"If you want others to be happy, practice compassion. If you want to be happy, practice compassion."

-- The Dalai Lama

Wednesday, February 23, 2005

For Kristine: All About Having Diabetes

Kristine asks:
what has been the hardest thing about adjusting to your illness?

While there have been numerous challenges to deal with, one stands out the most: The necessity of having to give myself insulin shots.

Before I was diagnosed with diabetes I could not imagine touching a syringe, or even having one too near me. It may sound as if I am exaggerating, but I really am being sincere.

During the first few days of being awake in the hospital I'm sure I was given lots of shots, but I don't really remember having to deal with these. Thank goodness for morphine. J, my mom and my sister were of course extremely concerned about the fact that I would now have to deal with syringes every day, knowing about my phobia as they did.

The day came when I had to administer my own injection for the first time. As I sat there in my hospital bed, the nurse holding the syringe out to me, every thought in me was dedicated to coming up with some way to avoid touching it. I tried very hard to convince myself that there simply was no way this could be real. It was just too absurd.

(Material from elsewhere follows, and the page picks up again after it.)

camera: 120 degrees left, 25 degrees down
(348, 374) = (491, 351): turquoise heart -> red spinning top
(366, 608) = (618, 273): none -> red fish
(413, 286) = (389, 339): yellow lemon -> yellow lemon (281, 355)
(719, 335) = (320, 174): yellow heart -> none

However, the nurse kept on existing, and the syringe kept on existing, and finally reality made its way in. I realized that it came down to the simple decision of: "Do this, or die." No drama, no crying (well, maybe a little crying), that's just how it was. So, feeling very detached from my body, I saw myself take the syringe and - in perhaps the most drawn out fashion ever - finally gave myself my own insulin shot.

The emotions that flooded over me afterward were very intense: Relief. Fear of having to relive this multiple times every day for the rest of my life. Fatigue. A great need for presents.

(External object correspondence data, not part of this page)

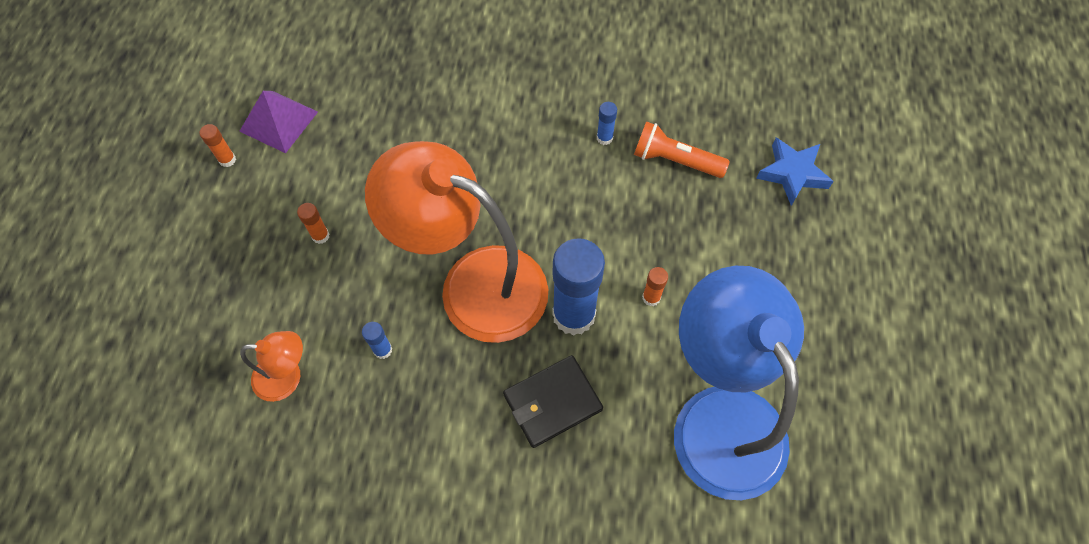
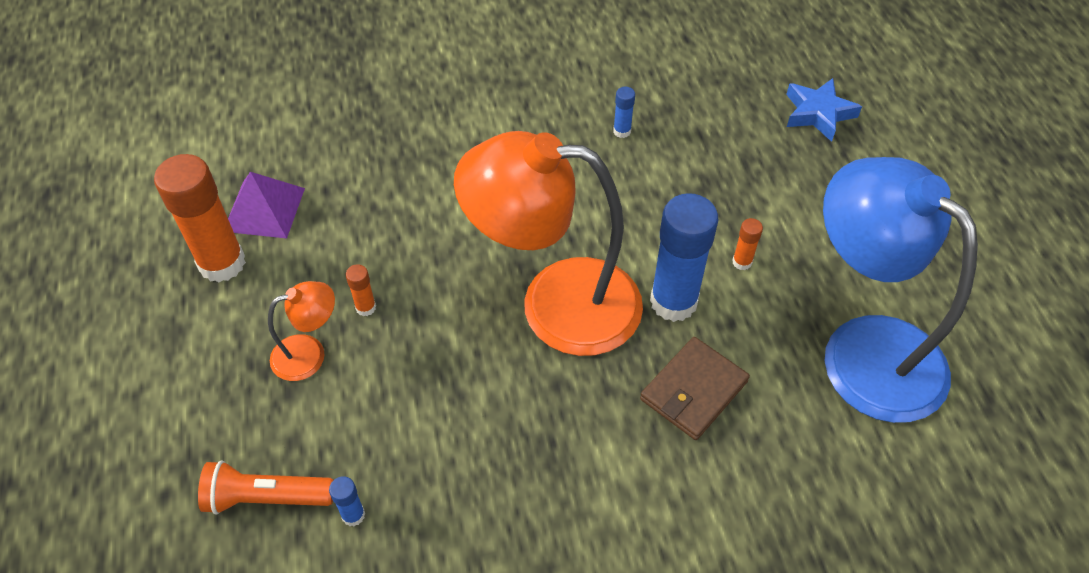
camera: 20 degrees left, 10 degrees down
(227, 160) = (222, 263): orange glue stick -> orange glue stick, size x2.33
(287, 377) = (395, 460): orange lamp -> orange lamp (309, 354)
(382, 350) = (489, 398): blue glue stick -> blue glue stick (353, 515)
(552, 402) = (693, 390): black wallet -> brown wallet
(675, 160) = (701, 132): orange flashlight -> orange flashlight (266, 497)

Now, just about two months later, the process is pretty much a breeze. I have no psychological aversion to looking at the syringes, touching them, or even to giving myself the shots. Of course, it's still no picnic, and never will be, but it's no big deal now. Amazing.

Later: Another diabetes related question. I know you can't wait!


kristine said...

excellent post.

Josh said...

Ick, I hate needles. Just reading that post made me light-headed.

It's good to hear you eventually got over the phobia. I can't imagine how terrible it was before you got over it.

Again, ick.

Whitney said...

i do dislike needles, too. the thought of doing that, with all of the pokes in one day. good for you, with your great attitude. i can now see why you already have a man in loooooooooooove with you. *sigh*
i just hope that i can reverse my current symptoms of possibly having diabetes. it skipped a generation apparently and it killed my grandmother's only sister and her mom had it too. my dad is fat as anything [mean but true] and has a terrible diet, even though we have been trying to help him to stop his bad habits. i've been showing mucho symptoms in the other direction [losing buttloads of weight really fast without any reason/excuse]. I guess i'll get checked for it at the end of the semester if not sooner. *fingers crossed*
again, great attitude, really admirable!


Shannon said...

Kristine: Thanks! :)

Josh: I'm so sorry for being too graphic!

Whitney: If you are losing weight, please, please go and get yourself checked, especially with your family history. And thanks for the nice comments :)

Whitney said...

What kind of symptoms did you have that made you feel like getting yourself checked out for diabetes?


Shannon said...

I had lots of symptoms: Severe weight loss, crazy intense thirst, increased hunger, etc. but I never went to "get myself checked out" - I ended up in the hospital in a coma. I almost didn't make it out. :(

I have type 1 diabetes (the kind unrelated to obesity - you can't "give yourself" type 1) and had no family history of diabetes.